If applied only in western countries, our third scenario, based on the model of agroforestry, would solely rely on the work of a few of these newly “re-wild” animals, guaranteeing the good life of the soil and the ecology of the land. These population of wild cattle could be, in case of over population, be managed by humans through hunting, as the introduction of natural predators such as wolves would be relatively unsafe in populated areas such as the Netherlands for instance. We can today, however, witness examples of cattle de-domestication in countries like Portugal where biologists have managed to successfully introduce old breeds of cows, close to their wild ancestors the “auroch”, who can defend themselves against most of their predators and would be suited to go back in the wild.

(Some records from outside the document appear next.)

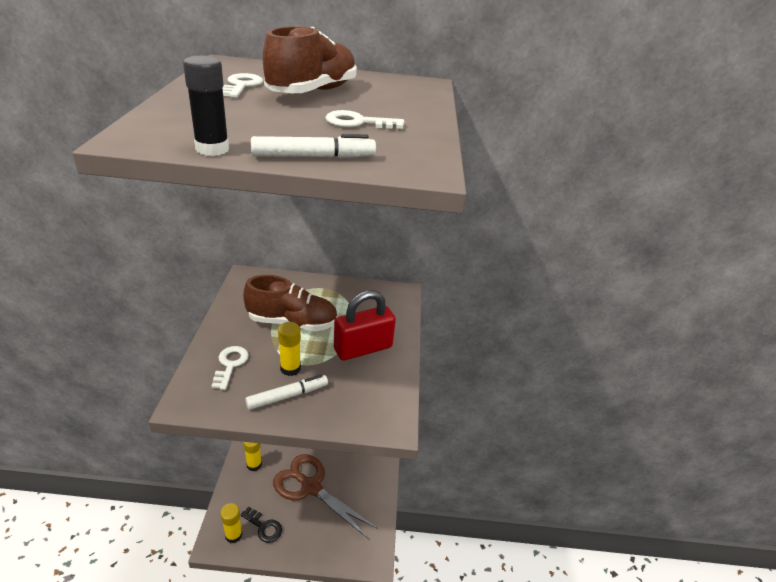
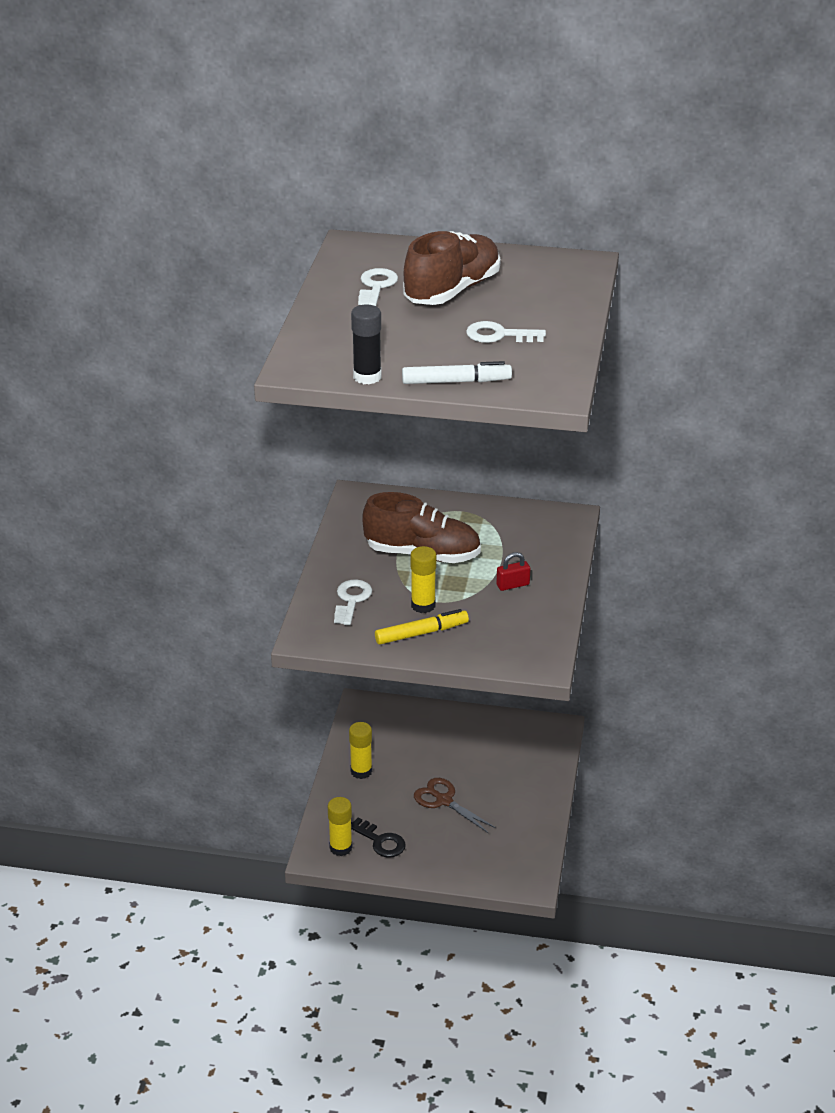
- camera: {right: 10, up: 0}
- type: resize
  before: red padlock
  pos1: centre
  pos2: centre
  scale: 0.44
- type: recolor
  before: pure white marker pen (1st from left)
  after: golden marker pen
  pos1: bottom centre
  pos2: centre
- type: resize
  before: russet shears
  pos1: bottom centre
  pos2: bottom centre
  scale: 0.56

For this third scenario to be applied, it is also important to take into consideration that to guarantee food security, our food systems will have to sustain an important level of production which, for a large part, relies today on an input of nutrients which mostly comes from artificial fertilizers or animal manure. If the quantity of animal manure would be drastically reduced we would need to either increase the input of artificial fertilizers, which would also be environmentally damaging and detrimental to the soil; or rely on another model which could call on the use of human manure. Indeed, human waste products are never used in production and could therefore answer to this question. However, human manure is toxic as it includes residues of drugs, medicine as well as human transmissible diseases. We would therefore need to find efficient ways to detoxify it before even being able to consider taking the animal out of our current systems of food production.
The cost of food
One question still needs to be answered to commonly address these 3 scenarios: the cost of the food. It could be argued, indeed, that the food production of these resilient models could only be accessible to the rich upper classes, which is quite true. But we also need to consider that, before the green revolution, food was sold at a much higher price. In large cities, like Amsterdam for instance, rent costs were much lower in relation to the percentage of money which had to be dedicated to food. One solution would be therefore to re-consider nutrition, by making use of smaller quantities of nutrient rich, expensive quality products rather than large quantities of cheap, nutrient poor ingredients.”